The authors start out by defining the idea of “push” and “pull”:
Unmet medical need and commercial potential, which are considered the traditional drivers of drug discovery, may be seen as providing ‘pull’ for pharmaceutical discovery efforts. Yet, if a disease area offers no ‘push’ in the form of new scientific opportunities, no amount of pull will lead to new drugs — at least not mechanistically novel ones …
The authors then describe how they characterized “push” and “pull”. The key premise of the paper is that publications rates are an overall measure of activity and when categorized by topic (disease area, target, pathway etc), represent the activity in that area. Of course, there are many factors that characterize why certain therapeutic or target areas receive more interest than others and the authors clearly state that even their concepts of “push” and “pull” likely overlap and thus are not independent.
For now I’ll just highlight some of their analysis from the “pull” category. For example, using therapeutic areas from a WHO list (that characterized disease burden) and PubMed searches to count the number of papers in a given area, they generated the plot below.

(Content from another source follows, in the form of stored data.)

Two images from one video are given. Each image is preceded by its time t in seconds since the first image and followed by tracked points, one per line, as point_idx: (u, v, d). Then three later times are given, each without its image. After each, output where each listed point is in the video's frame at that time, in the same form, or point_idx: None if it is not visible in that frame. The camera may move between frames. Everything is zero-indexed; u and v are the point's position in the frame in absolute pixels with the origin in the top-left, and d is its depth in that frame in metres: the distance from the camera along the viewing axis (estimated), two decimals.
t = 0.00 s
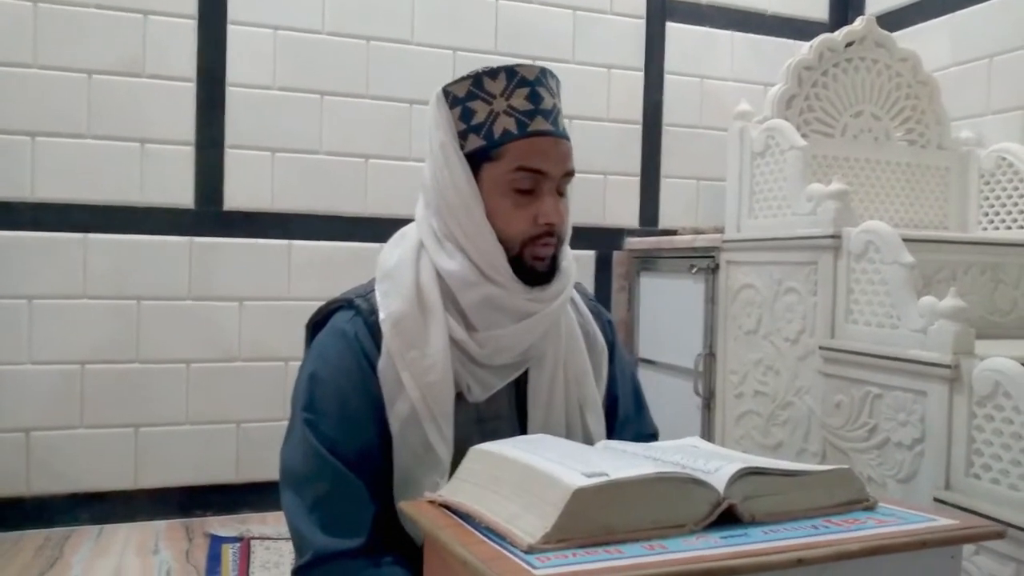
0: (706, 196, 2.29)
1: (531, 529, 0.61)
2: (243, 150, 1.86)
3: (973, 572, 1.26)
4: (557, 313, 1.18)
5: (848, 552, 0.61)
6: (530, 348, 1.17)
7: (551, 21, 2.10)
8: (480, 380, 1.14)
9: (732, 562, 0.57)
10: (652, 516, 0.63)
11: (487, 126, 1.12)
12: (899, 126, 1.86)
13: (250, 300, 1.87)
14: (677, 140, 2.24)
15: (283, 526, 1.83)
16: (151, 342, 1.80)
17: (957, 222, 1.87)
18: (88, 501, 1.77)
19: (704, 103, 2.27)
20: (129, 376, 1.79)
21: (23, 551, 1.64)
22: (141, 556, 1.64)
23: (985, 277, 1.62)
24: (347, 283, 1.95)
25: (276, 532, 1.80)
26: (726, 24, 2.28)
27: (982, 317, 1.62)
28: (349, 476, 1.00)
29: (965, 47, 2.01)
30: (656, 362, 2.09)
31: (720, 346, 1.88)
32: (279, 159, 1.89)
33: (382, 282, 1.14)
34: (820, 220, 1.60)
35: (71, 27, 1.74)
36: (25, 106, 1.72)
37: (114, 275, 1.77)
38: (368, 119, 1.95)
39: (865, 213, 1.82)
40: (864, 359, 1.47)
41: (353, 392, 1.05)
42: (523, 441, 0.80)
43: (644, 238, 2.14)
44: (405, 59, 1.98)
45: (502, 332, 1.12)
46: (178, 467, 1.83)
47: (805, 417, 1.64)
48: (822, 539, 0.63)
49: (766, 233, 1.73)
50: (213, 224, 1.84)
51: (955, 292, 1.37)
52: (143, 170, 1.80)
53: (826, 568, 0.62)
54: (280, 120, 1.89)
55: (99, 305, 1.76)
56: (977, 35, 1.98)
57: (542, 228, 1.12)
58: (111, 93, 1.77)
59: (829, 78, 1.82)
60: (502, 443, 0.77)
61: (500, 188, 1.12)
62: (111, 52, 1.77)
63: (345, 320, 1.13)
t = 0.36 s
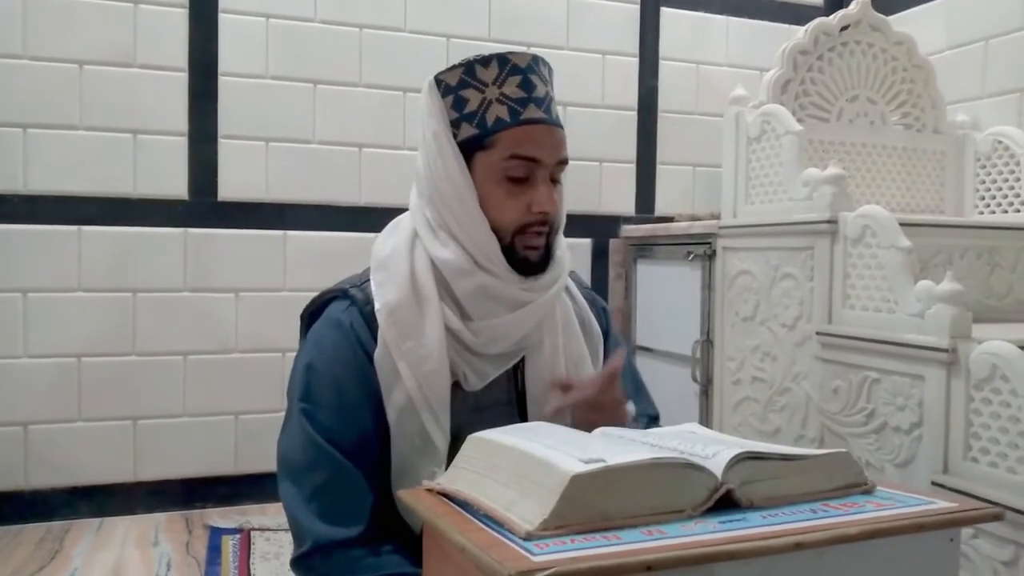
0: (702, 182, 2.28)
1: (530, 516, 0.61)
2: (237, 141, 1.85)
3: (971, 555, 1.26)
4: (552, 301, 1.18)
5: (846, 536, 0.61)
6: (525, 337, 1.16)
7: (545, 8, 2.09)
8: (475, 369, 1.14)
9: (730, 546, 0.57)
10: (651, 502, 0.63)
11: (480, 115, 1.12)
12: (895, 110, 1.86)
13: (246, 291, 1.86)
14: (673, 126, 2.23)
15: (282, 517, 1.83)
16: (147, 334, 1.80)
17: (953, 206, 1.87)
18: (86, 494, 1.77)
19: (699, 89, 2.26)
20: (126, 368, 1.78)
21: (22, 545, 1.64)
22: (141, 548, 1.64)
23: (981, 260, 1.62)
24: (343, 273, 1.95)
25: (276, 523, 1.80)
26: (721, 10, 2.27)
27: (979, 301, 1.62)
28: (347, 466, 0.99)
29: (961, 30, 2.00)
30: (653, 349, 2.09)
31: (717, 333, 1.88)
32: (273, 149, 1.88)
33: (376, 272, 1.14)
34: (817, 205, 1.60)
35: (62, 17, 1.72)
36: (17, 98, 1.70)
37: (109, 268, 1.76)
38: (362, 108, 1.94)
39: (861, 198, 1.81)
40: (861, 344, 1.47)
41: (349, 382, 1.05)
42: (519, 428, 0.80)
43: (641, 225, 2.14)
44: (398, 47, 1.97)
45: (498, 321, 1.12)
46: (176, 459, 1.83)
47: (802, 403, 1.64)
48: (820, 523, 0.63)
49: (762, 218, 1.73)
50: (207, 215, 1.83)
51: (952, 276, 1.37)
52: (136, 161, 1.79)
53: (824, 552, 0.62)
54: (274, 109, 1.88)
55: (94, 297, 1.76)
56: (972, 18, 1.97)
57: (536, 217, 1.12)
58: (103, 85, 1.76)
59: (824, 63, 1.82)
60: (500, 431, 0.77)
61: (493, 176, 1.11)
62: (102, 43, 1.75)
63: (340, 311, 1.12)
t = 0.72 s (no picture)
0: (702, 181, 2.28)
1: (532, 512, 0.61)
2: (238, 139, 1.85)
3: (972, 553, 1.26)
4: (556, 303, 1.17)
5: (849, 533, 0.61)
6: (528, 339, 1.16)
7: (545, 6, 2.09)
8: (477, 369, 1.13)
9: (732, 542, 0.57)
10: (653, 498, 0.63)
11: (487, 115, 1.12)
12: (896, 109, 1.86)
13: (246, 289, 1.86)
14: (673, 125, 2.23)
15: (283, 515, 1.83)
16: (147, 332, 1.80)
17: (954, 205, 1.86)
18: (86, 492, 1.77)
19: (699, 88, 2.26)
20: (126, 366, 1.78)
21: (22, 542, 1.64)
22: (141, 546, 1.64)
23: (982, 259, 1.62)
24: (343, 271, 1.95)
25: (276, 521, 1.80)
26: (721, 8, 2.27)
27: (980, 299, 1.62)
28: (349, 464, 0.99)
29: (961, 29, 2.00)
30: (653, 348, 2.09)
31: (717, 331, 1.88)
32: (273, 147, 1.88)
33: (379, 270, 1.14)
34: (817, 203, 1.60)
35: (62, 14, 1.72)
36: (17, 95, 1.70)
37: (110, 266, 1.76)
38: (362, 106, 1.94)
39: (862, 197, 1.81)
40: (862, 343, 1.47)
41: (351, 380, 1.05)
42: (521, 425, 0.80)
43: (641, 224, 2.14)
44: (399, 45, 1.96)
45: (501, 322, 1.12)
46: (176, 457, 1.83)
47: (803, 401, 1.64)
48: (822, 519, 0.63)
49: (763, 217, 1.73)
50: (208, 213, 1.83)
51: (953, 275, 1.37)
52: (136, 159, 1.79)
53: (826, 549, 0.62)
54: (275, 107, 1.88)
55: (95, 295, 1.76)
56: (972, 18, 1.97)
57: (541, 220, 1.12)
58: (104, 82, 1.76)
59: (825, 61, 1.81)
60: (502, 427, 0.77)
61: (499, 178, 1.11)
62: (103, 40, 1.75)
63: (343, 309, 1.12)
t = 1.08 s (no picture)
0: (708, 180, 2.28)
1: (539, 510, 0.61)
2: (244, 137, 1.86)
3: (978, 553, 1.26)
4: (564, 305, 1.17)
5: (856, 531, 0.61)
6: (535, 339, 1.16)
7: (551, 5, 2.09)
8: (484, 369, 1.13)
9: (739, 540, 0.57)
10: (659, 496, 0.63)
11: (496, 115, 1.11)
12: (902, 108, 1.85)
13: (252, 287, 1.86)
14: (679, 124, 2.23)
15: (288, 513, 1.84)
16: (153, 330, 1.80)
17: (960, 204, 1.86)
18: (92, 490, 1.77)
19: (705, 87, 2.25)
20: (133, 365, 1.79)
21: (29, 539, 1.65)
22: (147, 544, 1.64)
23: (988, 259, 1.62)
24: (349, 270, 1.95)
25: (281, 519, 1.80)
26: (727, 7, 2.26)
27: (986, 299, 1.61)
28: (356, 462, 0.99)
29: (968, 27, 2.00)
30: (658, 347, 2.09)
31: (723, 330, 1.88)
32: (279, 146, 1.88)
33: (387, 270, 1.14)
34: (824, 202, 1.59)
35: (70, 14, 1.73)
36: (24, 94, 1.71)
37: (116, 264, 1.77)
38: (367, 105, 1.94)
39: (868, 196, 1.81)
40: (867, 342, 1.47)
41: (358, 379, 1.05)
42: (527, 423, 0.80)
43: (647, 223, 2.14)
44: (405, 44, 1.97)
45: (508, 322, 1.12)
46: (182, 455, 1.84)
47: (808, 400, 1.63)
48: (829, 518, 0.63)
49: (768, 216, 1.73)
50: (214, 212, 1.83)
51: (959, 274, 1.36)
52: (143, 157, 1.79)
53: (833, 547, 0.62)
54: (281, 106, 1.88)
55: (101, 293, 1.76)
56: (979, 17, 1.97)
57: (550, 221, 1.12)
58: (110, 81, 1.76)
59: (831, 60, 1.81)
60: (509, 426, 0.77)
61: (508, 179, 1.11)
62: (110, 39, 1.76)
63: (351, 307, 1.12)
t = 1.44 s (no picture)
0: (707, 176, 2.28)
1: (539, 506, 0.61)
2: (243, 135, 1.86)
3: (977, 547, 1.26)
4: (566, 302, 1.18)
5: (854, 526, 0.61)
6: (538, 336, 1.16)
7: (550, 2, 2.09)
8: (486, 366, 1.13)
9: (737, 534, 0.58)
10: (659, 491, 0.63)
11: (503, 112, 1.11)
12: (902, 104, 1.85)
13: (252, 286, 1.87)
14: (678, 120, 2.23)
15: (289, 510, 1.84)
16: (153, 328, 1.80)
17: (960, 200, 1.86)
18: (93, 488, 1.78)
19: (705, 84, 2.25)
20: (133, 363, 1.79)
21: (30, 537, 1.65)
22: (148, 542, 1.65)
23: (988, 254, 1.62)
24: (349, 268, 1.95)
25: (282, 516, 1.80)
26: (726, 3, 2.26)
27: (986, 294, 1.62)
28: (358, 459, 1.00)
29: (968, 22, 2.00)
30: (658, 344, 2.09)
31: (723, 326, 1.88)
32: (278, 144, 1.88)
33: (390, 266, 1.14)
34: (823, 198, 1.60)
35: (69, 12, 1.73)
36: (23, 93, 1.71)
37: (116, 263, 1.77)
38: (366, 102, 1.94)
39: (868, 192, 1.81)
40: (867, 338, 1.47)
41: (361, 376, 1.05)
42: (526, 420, 0.80)
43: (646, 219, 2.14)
44: (404, 41, 1.97)
45: (511, 319, 1.12)
46: (183, 453, 1.84)
47: (808, 396, 1.64)
48: (828, 512, 0.63)
49: (768, 212, 1.73)
50: (214, 210, 1.83)
51: (958, 269, 1.37)
52: (143, 155, 1.79)
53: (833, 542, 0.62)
54: (280, 104, 1.88)
55: (101, 292, 1.76)
56: (979, 12, 1.96)
57: (557, 216, 1.12)
58: (109, 79, 1.76)
59: (830, 56, 1.81)
60: (508, 422, 0.77)
61: (516, 175, 1.11)
62: (108, 38, 1.76)
63: (353, 304, 1.12)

The focus on global disease burden and developed world disease burden was based on the assumption that the former measures general medical need and the latter measures commercial interest.
Another interesting summary was the rate of change of publication in a given area (this time defined by MeSH heading). This analysis used a 3 year window over a 30 year period and highlighted some interesting short term trends – such as the spurt in publications for viral research around the early 80′s which likely corresponded to discovery of retroviral involvement in human disease and then later by the AIDS epidemic. The data is summarized in the figure below, where red corresponds to a spurt in activity and blue to a stagnation in publication activity.
They also report analyses that focus on high impact papers, based on a few of the top tier journals (as identified by impact factor) – while their justification is reasonable, it does have downsides which the authors highlight. Their last analysis focuses on specific diseases (based on MeSH disease subcategories) and individual protein targets, comparing the rate of publications in the short term (2 year windows) versus medium term (5 year windows). The idea is that this allows one to identify areas (or targets etc) that exhibit consistent growth (or interest), accelerating and decelerating growth . The resultant plots are quite interesting – though I wonder about the noise involved when going to something as specific as individual targets (identified by looking for gene symbols and synonyms).
While bibliometric analysis is a high level approach the authors make a compelling case that the technique can identify and summarize the drug discovery research landscape. The authors do a great job in rationalizing much of their results. Of course, the analyses are not prospective (i.e., which area should we pour money into next?). I think one of the key features of the work is that it quantitatively characterizes research output and is able to link this to various other efforts (specific funding programs, policy etc) – with the caveat that there are many confounding factors and causal effects.